Eines der höchsten Feste im Jahreskreis wird morgen gefeiert, wobei die Kelten feierten diesen Wendepunkt laut Überlieferungen 12 Tage lang. Es wurde mit Starkbier angestoßen und die wichtigsten Kräuter wurden im Feuer verbrannt.

 

Von diesen Bräuchen ist leider nicht mehr viel übriggeblieben, unsere schnelllebige Zeit hat den jahreskreisfesten keinen Platz mehr gelassen.

Vielleicht finden wir doch etwas Zeit um am Abend am Feuer zu sitzen und Mutter Erde für ihre wundervollen Gaben zu danken. Ich finde es sehr wertvoll diese Bräuche wieder aufleben zu lassen. Erinnern wir uns an unsere Wurzeln, lassen das weibliche mit dem männlichen gleichgestellt sein. Ausgeglichenheit führt uns zu unserer „Inneren Mitte“

 

 

 

 

 

 

 

Sommer-Sonnen-Wende, der längste Tag und die kürzeste Nacht und Sommerbeginn.  Die Sonne wendet sich nun der „dunkleren Zeit“ zu und die Tage werden wieder kürzer werden. Bis zur Wintersonnenwende, es ist ein Wechsel der sich immerwährend vollzieht, ein Kommen und Gehen, ein Werden und Vergehen, Leben und Tod.

 

Das eine kann nicht ohne das andere.

 

Aber jetzt beginnt erst so richtig der Sommer. Nun ja in den letzten Tagen hatten wir schon eine ziemliche Hitze. Ich bevorzuge eher den Frühling und Herbst, die Hitze auf Dauer vertrage ich nicht so gut. Wie schaut das bei dir aus, bist du eine Sonnenanbeterin oder eher eine die gerne in den kühlen Schatten flüchtet ?

 

 

Traditionell wird zur Sommersonnenwende dem Licht die Ehre erwiesen und in vielen Regionen werden „Sonnwendfeuer“ entfacht. Früher wurde damit um eine gute, reichliche Ernte und um Schutz vor bösen Geistern, Gewittern gebeten. Es wurden Kräuter verräuchert und ums Feuer getanzt. Manch verliebtes Pärchen band sich einen Beifussgürtel und sprang so gemeinsam übers Feuer um ihre Liebe damit zu bekräftigen, für ewig beieinander, aber auch um das ganze Jahr beschützt zu sein. Frauen und Mädchen trugen Blumen-Kräuter-Kränze auf ihren Haaren. In. lichten Sommernächten tanzten Feen und Elfen auf Waldlichtungen und verführten so manch Sterblichen in ihr Reich.
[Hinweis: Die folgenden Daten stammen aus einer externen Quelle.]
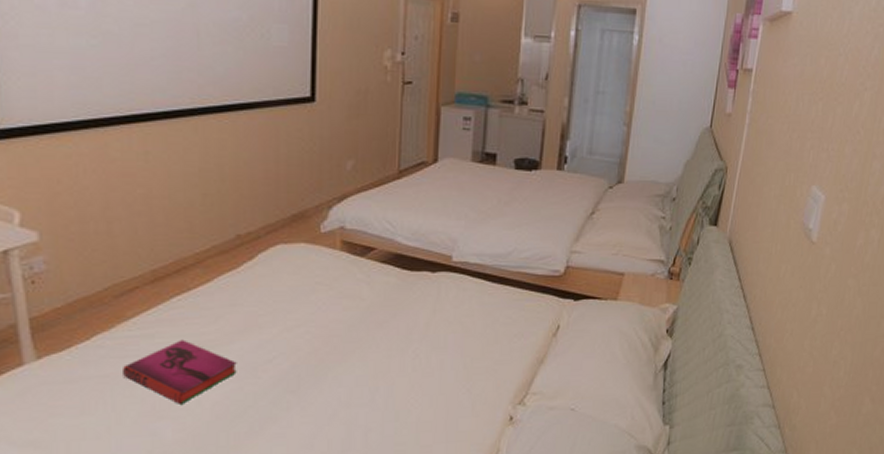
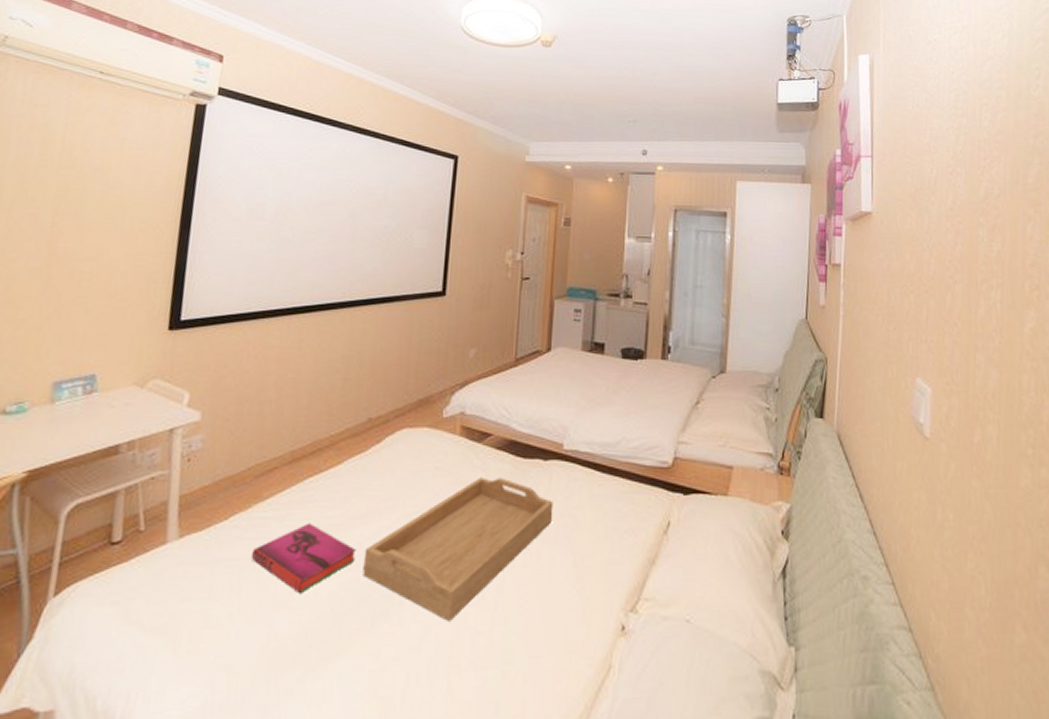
serving tray: none [246,290,443,421] -> present [362,477,554,621]

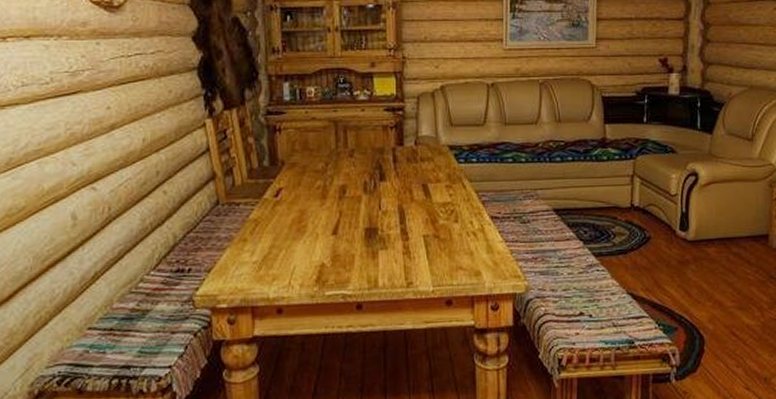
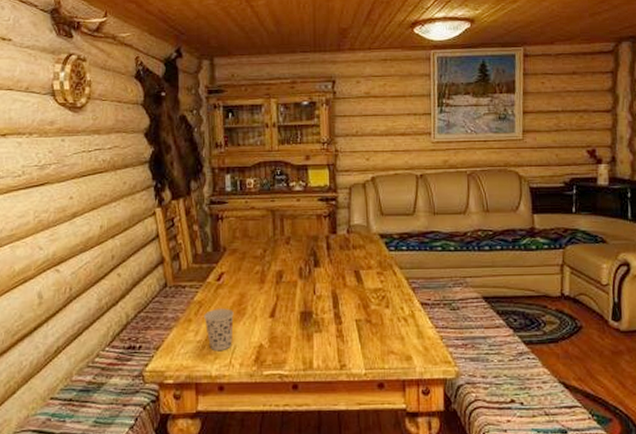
cup: none [261,226,293,272] -> present [204,308,234,351]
Kobolde und Heinzelmännchen zeigten ausgesuchten Menschen verborgene Schätze. Das Farnkraut sollte um Mitternacht blühen und hier seine Samen zeigen. Er dies im richtigen Augenblick pflückt sollte Reichtum und die Fähigkeit sich unsichtbar zu machen erhalten. Bilsenkraut Bier und mit Bilsenkrautsamen angereicherter Met wurde gerne zu solchen Festen genossen und erzeugte mit seiner haluzinogenen Wirkung sicher manche Geschehnisse die auch heute noch erzählt werden.

 

In dieser Zeit sammelt man Kräuter die vor allem der Reinigung und Entschlackung dienen.

 

 

 

Eine alte Tradition für junge Mädchen und ihre ersehnte Liebe:

 

 

In der Mittsommernacht (Sommersonnenwende) werden schweigend sieben verschiedene Blumenarten auf sieben Wiesen gepflückt und unters Kopfkissen gelegt. Im Traum soll einem dann derjenige erscheinen den man heiraten wird. Vorsicht: Beim Blumenpflücken nicht den Mund aufmachen und auch keinem davon erzählen.

 

 

 

 

Bild: www.pixabay.com

 

Kräuter die du zur Sommersonnenwende ernten solltest:

 

 

Johanniskraut Sonne für die Seele, wird am besten zur Mittagszeit am 24.Juni, dem Namenstag des „Johannes des Täufers“ geerntet. Man sagt daß es dann die meiste Kraft besitzt.

 

 

Beifuss eines der wichtigsten Kräuter fürs ganze Jahr, schon von den Druiden hochgeschätzt, damit kannst du mit Mutter Erde in Kontakt treten, ein wichtiges Schutzkraut

 

 

Schafgarbe Heil aller Schäden, Frauenkraut, Wundheilmittel, Be-Hüterin der Frauen,

 

 

Eisenkraut bei den Römern ein geschätztes und geehrtes Kraut, macht alle Männer stark wie Eisen, das Gerichts- und Prüfungskraut, es wirkt ausgleichend und stärkt den Gerechtigkeitssinn,  

 

 

Königskerze hilft Spannungen in Häusern, an Plätzen, an „geladenen Menschen“ abzubauen, man findet sie in Kräuterbuschen meist in der Mitte, der „goldene Stab, das goldene Licht“,

 

 

Gundelrebe wenn man durch einen Kranz aus Gundelrebe blickt kann man eine Hexe erkennen, schützt vor Blitz und Donner, deswegen auch der Name Donnerkraut,

 

 

Rose unterstützt uns in Liebesangelegenheiten, in zwischenmenschlichen Beziehungen, sie unterstützt die Herzöffnung, sie kann in allen segnenden, ehrenden Ritualen verwendet werden, Venus in der Blüte und Mars in den Stacheln eine harmonische Verbindung dieser Gegensätze,

 

 

 

Mach dir doch in diesenTagen einen tollen Kräuterstrauß der dich dann in der "dunklen Zeit" begleitet und vom dem dann Tee's gemacht werden und zum Räuchern verwendet werden !

 

Ich  wünsch Dir eine schöne Sommersonnenwende !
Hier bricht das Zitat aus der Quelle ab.